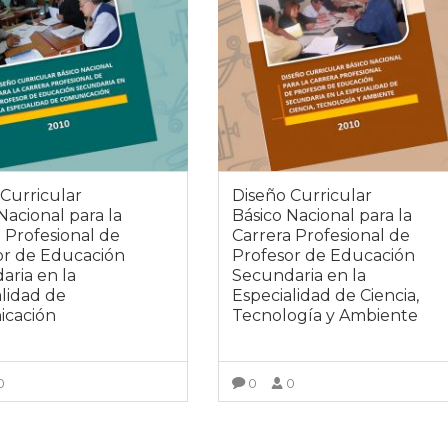
Curricular
Diseño Curricular
Nacional para la
Básico Nacional para la
 Profesional de
Carrera Profesional de
or de Educación
Profesor de Educación
aria en la
Secundaria en la
alidad de
Especialidad de Ciencia,
cación
Tecnología y Ambiente
0
0
0
VER MÁS
VER MÁS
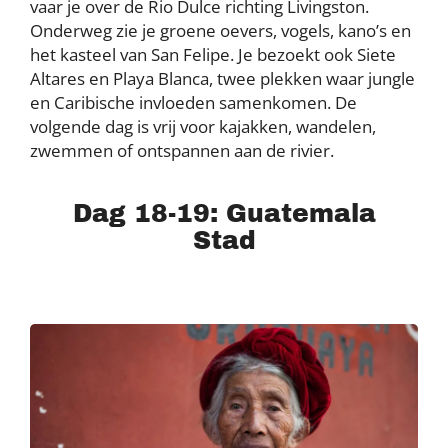
vaar je over de Rio Dulce richting Livingston.
Onderweg zie je groene oevers, vogels, kano’s en
het kasteel van San Felipe. Je bezoekt ook Siete
Altares en Playa Blanca, twee plekken waar jungle
en Caribische invloeden samenkomen. De
volgende dag is vrij voor kajakken, wandelen,
zwemmen of ontspannen aan de rivier.
Dag 18-19: Guatemala
Stad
※ ※ ※
Your goal.
Turn the lines of the material, from the line with "vaar je over" through the end of the material, into a Markdown table with the columns Number and Line, omitting any blank lines.

Result for this exercise.
| Number | Line |
|---|---|
| 1 | vaar je over de Rio Dulce richting Livingston. |
| 2 | Onderweg zie je groene oevers, vogels, kano’s en |
| 3 | het kasteel van San Felipe. Je bezoekt ook Siete |
| 4 | Altares en Playa Blanca, twee plekken waar jungle |
| 5 | en Caribische invloeden samenkomen. De |
| 6 | volgende dag is vrij voor kajakken, wandelen, |
| 7 | zwemmen of ontspannen aan de rivier. |
| 8 | Dag 18-19: Guatemala |
| 9 | Stad |